MATERIAL SUPPLIED =
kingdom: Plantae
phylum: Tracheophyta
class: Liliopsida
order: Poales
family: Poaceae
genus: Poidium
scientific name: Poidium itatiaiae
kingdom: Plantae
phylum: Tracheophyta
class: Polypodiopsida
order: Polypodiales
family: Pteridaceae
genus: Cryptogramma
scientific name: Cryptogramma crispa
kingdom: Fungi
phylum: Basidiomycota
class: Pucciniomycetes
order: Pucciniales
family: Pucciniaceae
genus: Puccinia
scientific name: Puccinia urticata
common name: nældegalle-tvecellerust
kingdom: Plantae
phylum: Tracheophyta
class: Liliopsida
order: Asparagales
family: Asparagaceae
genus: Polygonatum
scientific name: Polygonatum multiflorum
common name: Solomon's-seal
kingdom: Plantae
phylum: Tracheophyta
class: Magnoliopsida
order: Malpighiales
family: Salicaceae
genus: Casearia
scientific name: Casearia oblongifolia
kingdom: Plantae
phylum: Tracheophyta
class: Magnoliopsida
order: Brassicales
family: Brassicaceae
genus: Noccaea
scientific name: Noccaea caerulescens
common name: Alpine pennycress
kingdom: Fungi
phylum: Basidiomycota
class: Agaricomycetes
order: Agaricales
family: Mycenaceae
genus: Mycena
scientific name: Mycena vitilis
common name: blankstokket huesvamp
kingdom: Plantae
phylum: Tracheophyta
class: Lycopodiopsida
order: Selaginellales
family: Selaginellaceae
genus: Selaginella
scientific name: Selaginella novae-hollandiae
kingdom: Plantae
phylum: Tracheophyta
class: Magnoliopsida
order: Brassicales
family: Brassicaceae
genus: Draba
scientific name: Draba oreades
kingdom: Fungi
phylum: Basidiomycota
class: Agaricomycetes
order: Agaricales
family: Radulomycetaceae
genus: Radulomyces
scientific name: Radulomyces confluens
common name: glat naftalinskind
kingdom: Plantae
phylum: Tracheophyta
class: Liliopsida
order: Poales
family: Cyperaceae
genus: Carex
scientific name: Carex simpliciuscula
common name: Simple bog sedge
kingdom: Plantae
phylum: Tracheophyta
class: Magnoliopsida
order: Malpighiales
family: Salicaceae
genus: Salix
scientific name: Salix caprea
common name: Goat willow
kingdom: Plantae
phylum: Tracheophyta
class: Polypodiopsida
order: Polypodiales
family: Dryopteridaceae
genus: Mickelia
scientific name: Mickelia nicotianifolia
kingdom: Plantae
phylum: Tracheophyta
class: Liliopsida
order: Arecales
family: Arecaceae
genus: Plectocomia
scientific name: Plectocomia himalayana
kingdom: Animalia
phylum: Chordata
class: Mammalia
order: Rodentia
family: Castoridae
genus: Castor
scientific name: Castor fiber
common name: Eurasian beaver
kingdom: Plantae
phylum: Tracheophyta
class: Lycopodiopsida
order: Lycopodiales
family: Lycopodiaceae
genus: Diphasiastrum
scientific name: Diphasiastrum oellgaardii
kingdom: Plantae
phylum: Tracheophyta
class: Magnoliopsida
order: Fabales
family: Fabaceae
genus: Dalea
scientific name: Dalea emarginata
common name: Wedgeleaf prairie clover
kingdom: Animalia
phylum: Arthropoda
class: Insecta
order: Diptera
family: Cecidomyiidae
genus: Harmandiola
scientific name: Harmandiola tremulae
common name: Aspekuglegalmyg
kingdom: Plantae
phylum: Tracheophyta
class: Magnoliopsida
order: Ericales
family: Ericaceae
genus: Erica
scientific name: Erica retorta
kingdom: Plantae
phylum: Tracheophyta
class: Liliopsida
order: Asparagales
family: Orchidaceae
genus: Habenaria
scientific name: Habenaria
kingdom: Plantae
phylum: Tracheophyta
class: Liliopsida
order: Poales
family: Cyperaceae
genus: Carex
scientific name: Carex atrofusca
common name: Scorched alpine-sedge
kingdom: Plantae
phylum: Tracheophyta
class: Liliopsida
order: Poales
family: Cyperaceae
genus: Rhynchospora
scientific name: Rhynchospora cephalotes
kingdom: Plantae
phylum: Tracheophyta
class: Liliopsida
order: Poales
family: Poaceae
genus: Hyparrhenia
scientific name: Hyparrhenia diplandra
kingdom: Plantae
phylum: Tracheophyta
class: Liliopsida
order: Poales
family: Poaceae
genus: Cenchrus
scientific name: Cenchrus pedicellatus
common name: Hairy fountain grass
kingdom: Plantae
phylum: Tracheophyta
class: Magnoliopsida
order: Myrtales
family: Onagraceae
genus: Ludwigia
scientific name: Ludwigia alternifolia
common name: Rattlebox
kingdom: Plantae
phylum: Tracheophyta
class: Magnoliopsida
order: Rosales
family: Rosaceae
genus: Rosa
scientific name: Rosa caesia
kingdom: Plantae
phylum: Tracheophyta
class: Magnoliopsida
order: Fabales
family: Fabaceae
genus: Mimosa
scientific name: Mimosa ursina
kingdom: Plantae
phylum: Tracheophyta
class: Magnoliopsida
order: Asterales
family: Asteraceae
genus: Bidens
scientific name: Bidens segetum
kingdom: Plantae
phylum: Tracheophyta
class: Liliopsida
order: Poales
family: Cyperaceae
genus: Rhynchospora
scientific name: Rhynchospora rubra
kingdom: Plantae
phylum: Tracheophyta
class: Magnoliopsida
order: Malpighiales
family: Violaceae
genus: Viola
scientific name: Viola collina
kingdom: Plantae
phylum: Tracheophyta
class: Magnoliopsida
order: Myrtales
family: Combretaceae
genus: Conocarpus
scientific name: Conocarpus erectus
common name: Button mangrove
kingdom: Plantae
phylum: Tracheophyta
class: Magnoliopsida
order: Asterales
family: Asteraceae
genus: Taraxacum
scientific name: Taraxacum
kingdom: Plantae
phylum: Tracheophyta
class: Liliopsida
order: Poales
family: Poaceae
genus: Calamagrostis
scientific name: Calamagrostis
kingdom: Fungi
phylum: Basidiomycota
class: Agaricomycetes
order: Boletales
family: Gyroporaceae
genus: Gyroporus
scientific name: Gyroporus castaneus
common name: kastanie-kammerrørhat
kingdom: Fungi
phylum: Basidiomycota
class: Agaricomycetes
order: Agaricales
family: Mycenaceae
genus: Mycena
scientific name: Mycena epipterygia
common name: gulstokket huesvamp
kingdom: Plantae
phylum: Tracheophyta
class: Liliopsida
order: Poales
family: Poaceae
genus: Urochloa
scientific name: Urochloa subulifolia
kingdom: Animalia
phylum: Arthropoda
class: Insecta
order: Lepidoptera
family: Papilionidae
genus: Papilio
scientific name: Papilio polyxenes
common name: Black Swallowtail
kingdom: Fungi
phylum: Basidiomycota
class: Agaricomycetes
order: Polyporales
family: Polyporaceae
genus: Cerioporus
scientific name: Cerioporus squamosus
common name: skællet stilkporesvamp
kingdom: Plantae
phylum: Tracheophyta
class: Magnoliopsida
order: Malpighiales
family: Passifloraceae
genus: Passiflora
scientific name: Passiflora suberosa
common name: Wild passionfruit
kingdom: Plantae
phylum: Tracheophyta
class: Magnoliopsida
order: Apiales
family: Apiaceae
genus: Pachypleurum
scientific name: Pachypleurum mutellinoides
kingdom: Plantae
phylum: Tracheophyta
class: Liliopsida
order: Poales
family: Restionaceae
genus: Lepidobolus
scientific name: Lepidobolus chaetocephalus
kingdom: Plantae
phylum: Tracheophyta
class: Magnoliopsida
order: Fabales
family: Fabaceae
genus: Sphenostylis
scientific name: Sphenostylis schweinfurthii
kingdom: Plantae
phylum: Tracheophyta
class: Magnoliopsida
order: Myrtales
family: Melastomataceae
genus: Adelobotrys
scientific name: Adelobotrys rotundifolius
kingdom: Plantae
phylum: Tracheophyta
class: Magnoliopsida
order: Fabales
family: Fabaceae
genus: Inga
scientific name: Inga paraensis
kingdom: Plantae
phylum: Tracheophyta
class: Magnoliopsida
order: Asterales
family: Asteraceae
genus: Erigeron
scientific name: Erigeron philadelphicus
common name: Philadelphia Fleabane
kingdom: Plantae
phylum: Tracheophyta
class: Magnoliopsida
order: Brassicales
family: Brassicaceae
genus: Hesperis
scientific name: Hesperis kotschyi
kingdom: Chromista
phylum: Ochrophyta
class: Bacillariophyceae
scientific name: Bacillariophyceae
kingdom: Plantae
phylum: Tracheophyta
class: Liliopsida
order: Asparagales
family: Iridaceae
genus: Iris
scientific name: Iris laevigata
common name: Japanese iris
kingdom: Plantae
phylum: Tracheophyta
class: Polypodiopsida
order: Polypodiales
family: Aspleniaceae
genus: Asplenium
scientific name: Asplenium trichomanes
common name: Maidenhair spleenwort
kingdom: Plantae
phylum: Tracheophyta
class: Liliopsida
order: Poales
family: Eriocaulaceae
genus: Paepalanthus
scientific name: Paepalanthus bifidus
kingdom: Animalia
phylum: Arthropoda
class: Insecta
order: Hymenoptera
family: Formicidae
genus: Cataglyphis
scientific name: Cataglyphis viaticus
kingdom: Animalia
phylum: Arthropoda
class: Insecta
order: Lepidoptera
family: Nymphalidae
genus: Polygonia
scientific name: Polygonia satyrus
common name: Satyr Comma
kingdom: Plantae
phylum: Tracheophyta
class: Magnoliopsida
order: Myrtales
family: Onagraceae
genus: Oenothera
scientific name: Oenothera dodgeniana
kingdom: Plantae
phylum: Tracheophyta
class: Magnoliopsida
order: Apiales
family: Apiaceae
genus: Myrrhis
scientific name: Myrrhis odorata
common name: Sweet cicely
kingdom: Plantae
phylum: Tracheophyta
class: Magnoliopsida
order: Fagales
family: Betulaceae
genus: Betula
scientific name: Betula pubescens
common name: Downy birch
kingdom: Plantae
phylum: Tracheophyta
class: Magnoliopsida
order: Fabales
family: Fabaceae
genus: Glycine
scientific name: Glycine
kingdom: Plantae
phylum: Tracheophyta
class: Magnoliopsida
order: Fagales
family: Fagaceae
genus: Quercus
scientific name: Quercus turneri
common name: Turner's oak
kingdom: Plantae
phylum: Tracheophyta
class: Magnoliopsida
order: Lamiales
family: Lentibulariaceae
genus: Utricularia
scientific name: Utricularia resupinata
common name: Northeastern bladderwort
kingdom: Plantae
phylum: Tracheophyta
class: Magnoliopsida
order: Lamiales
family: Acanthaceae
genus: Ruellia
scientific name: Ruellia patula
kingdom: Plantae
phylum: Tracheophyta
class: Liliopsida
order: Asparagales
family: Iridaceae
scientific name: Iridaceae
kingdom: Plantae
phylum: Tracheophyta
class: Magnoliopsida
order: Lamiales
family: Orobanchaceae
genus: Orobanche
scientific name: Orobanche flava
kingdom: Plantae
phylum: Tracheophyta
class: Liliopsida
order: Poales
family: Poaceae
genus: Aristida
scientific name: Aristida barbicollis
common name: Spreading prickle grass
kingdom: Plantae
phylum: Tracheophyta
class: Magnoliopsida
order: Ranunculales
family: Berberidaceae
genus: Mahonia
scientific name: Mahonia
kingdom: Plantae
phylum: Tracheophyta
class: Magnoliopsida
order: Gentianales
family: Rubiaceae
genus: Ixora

AIM OF THE TASK =
Render the stretch from the line containing "family: Orobanchaceae" through the end of the records as a Markdown table with two columns, Row and Line. Number each line, and leave out any blank lines.

EXPECTED ANSWER =
| Row | Line |
|---|---|
| 1 | family: Orobanchaceae |
| 2 | genus: Orobanche |
| 3 | scientific name: Orobanche flava |
| 4 | kingdom: Plantae |
| 5 | phylum: Tracheophyta |
| 6 | class: Liliopsida |
| 7 | order: Poales |
| 8 | family: Poaceae |
| 9 | genus: Aristida |
| 10 | scientific name: Aristida barbicollis |
| 11 | common name: Spreading prickle grass |
| 12 | kingdom: Plantae |
| 13 | phylum: Tracheophyta |
| 14 | class: Magnoliopsida |
| 15 | order: Ranunculales |
| 16 | family: Berberidaceae |
| 17 | genus: Mahonia |
| 18 | scientific name: Mahonia |
| 19 | kingdom: Plantae |
| 20 | phylum: Tracheophyta |
| 21 | class: Magnoliopsida |
| 22 | order: Gentianales |
| 23 | family: Rubiaceae |
| 24 | genus: Ixora |